While waiting for him to get back to me, surprise of surprises, I got an email from the agency that had lost the old draft in 2008.  They were loving the new draft I’d sent.  I was in heaven.  Two agencies were loving my book!  They were not finished and were hoping to get back to me in a few weeks, but when I told them that another agent had it and had expressed interest, they changed this to “we’ll get back to you Monday”.

In the end, after a crazy two weeks, both agents offered to work with me exclusively on the book and I had to make an incredibly difficult decision and pick just one.  Though both agents requested revisions (as expected) one agent was willing to offer a contract immediately, while the other preferred to wait until we finished the revisions (not uncommon). In the end I went with the agent not offering the contract for a variety of reasons too personal/confidential to discuss here.  The reality is that though a contract is a wonderful thing, especially in that it allows a writer to shout from the rooftops “I have an agent!” it doesn’t actually do much until there is money involved.  Even if you sign a contract with an agent, at any time either you or the agent can essentially walk away, so realizing that the contract at this stage didn’t mean much (except for a fun blog post saying I officially had an agent) I decided to eliminate that factor from my decision making process.  It was an amazing position to be in, one I’ll always be grateful for, but it was definitely one of the hardest decisions I’ve ever had to make.

So, depending on how you look at it, it either took me six weeks to find an agent, or it took me two years and 6 months to find an agent.  Personally I prefer the former 😉 .  But I actually think it’s a great lesson in a way, because although there are many many writers with great books that ARE ready but have struggled for years to find an agent (for a variety of reasons) and there are also many not good books that quickly get picked up and published, I think there are a lot more writers in my position than they realize – i.e. the book they’ve written has real potential but just isn’t ready.  It seemed like the end of the world to me at the time to re-write the book…especially because I knew it was likely to take a year and I was already feeling behind, but in retrospect, if I hadn’t rewritten the book I doubt I ever would have found an agent, and so I still would have spent two years (or more) looking for an agent with no real results.  So though it was a tough road, at least headway was made and I’m in a much better place for it.

So where is the book now, since it is December and I’ve been working with an agent since June?  Well, I received notes from the agent I’m working with in early August and they were much larger in scope (and more difficult) than I had expected and so it took me nearly three months to implement them.  It included numerous changes and 130 new pages of material, along with 60 pages of original material being cut.  But I have been very happy with the results.
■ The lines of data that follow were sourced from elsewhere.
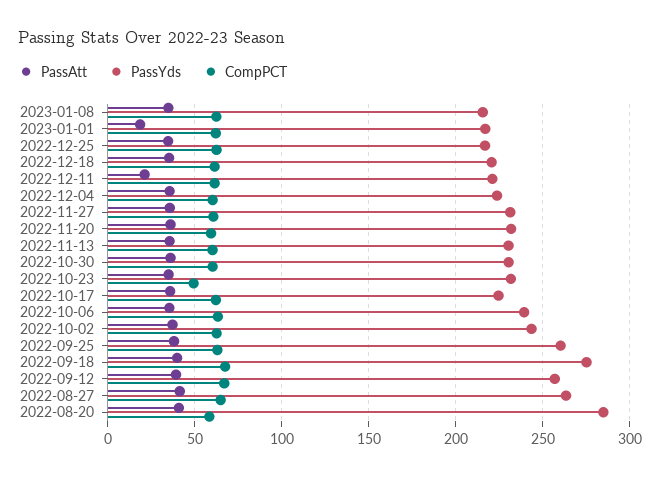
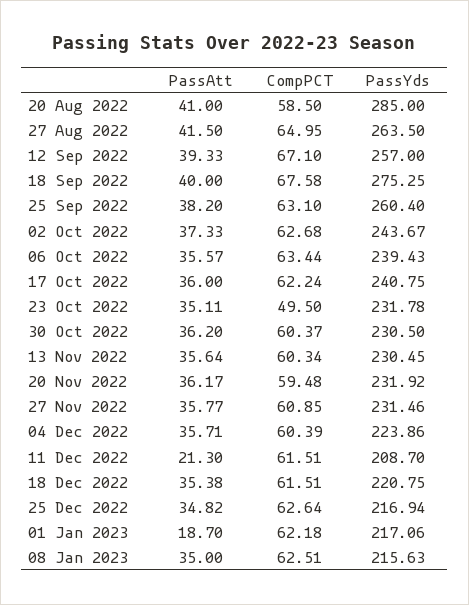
  {
    "PassAtt": {
      "2023-01-08": 35,
      "2023-01-01": 18.7,
      "2022-12-25": 34.82,
      "2022-12-18": 35.38,
      "2022-12-11": 21.3,
      "2022-12-04": 35.71,
      "2022-11-27": 35.77,
      "2022-11-20": 36.17,
      "2022-11-13": 35.64,
      "2022-10-30": 36.2,
      "2022-10-23": 35.11,
      "2022-10-17": 36,
      "2022-10-06": 35.57,
      "2022-10-02": 37.33,
      "2022-09-25": 38.2,
      "2022-09-18": 40,
      "2022-09-12": 39.33,
      "2022-08-27": 41.5,
      "2022-08-20": 41
    },
    "PassYds": {
      "2023-01-08": 215.63,
      "2023-01-01": 217.06,
      "2022-12-25": 216.94,
      "2022-12-18": 220.75,
-     "2022-12-11": 220,
+     "2022-12-11": 208.7,
      "2022-12-04": 223.86,
      "2022-11-27": 231.46,
      "2022-11-20": 231.92,
      "2022-11-13": 230.45,
      "2022-10-30": 230.5,
      "2022-10-23": 231.78,
-     "2022-10-17": 225,
+     "2022-10-17": 240.75,
      "2022-10-06": 239.43,
      "2022-10-02": 243.67,
      "2022-09-25": 260.4,
      "2022-09-18": 275.25,
      "2022-09-12": 257,
      "2022-08-27": 263.5,
      "2022-08-20": 285
    },
    "CompPCT": {
      "2023-01-08": 62.51,
      "2023-01-01": 62.18,
      "2022-12-25": 62.64,
      "2022-12-18": 61.51,
      "2022-12-11": 61.51,
      "2022-12-04": 60.39,
      "2022-11-27": 60.85,
      "2022-11-20": 59.48,
      "2022-11-13": 60.34,
      "2022-10-30": 60.37,
      "2022-10-23": 49.5,
      "2022-10-17": 62.24,
      "2022-10-06": 63.44,
      "2022-10-02": 62.68,
      "2022-09-25": 63.1,
      "2022-09-18": 67.58,
      "2022-09-12": 67.1,
      "2022-08-27": 64.95,
      "2022-08-20": 58.5
    }
  }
I recently heard from the agent and he likes the new direction as well, but we’re going to need another revision (hopefully smaller).  I hope to get his notes in the next week, at which time I will dive back in, trying to perfect this work and get it to the finish line.

Stay tuned for a hopeful PART FOUR to this series, which will be about the submission and publication process…assuming I get to that finish line.

In the meantime, I’ll be doing a PART THREE about Short Fiction submissions in the next couple weeks.

1 comment

  1. Lue Lyron’s avatar

    I see how I need to figure out the discipline to get that draft finished, because if you’re like me there are several cool ideas and you want to work on all of them, and only by working them can you find what you are most ready to do. For example, after Dad died, I took a step back from the novel which had given me lots of distracting, joyous research, worked on some comics, then came back this year spinning short stories out of the concept.

    I’m digressing! (But they are at integr8dfix.blogspot.com if you feel lucky; I drew for them, too).

    I love your posts so far and I’m rooting for you. I’d love to hear the pitch, though you may have mentioned it an earlier posting.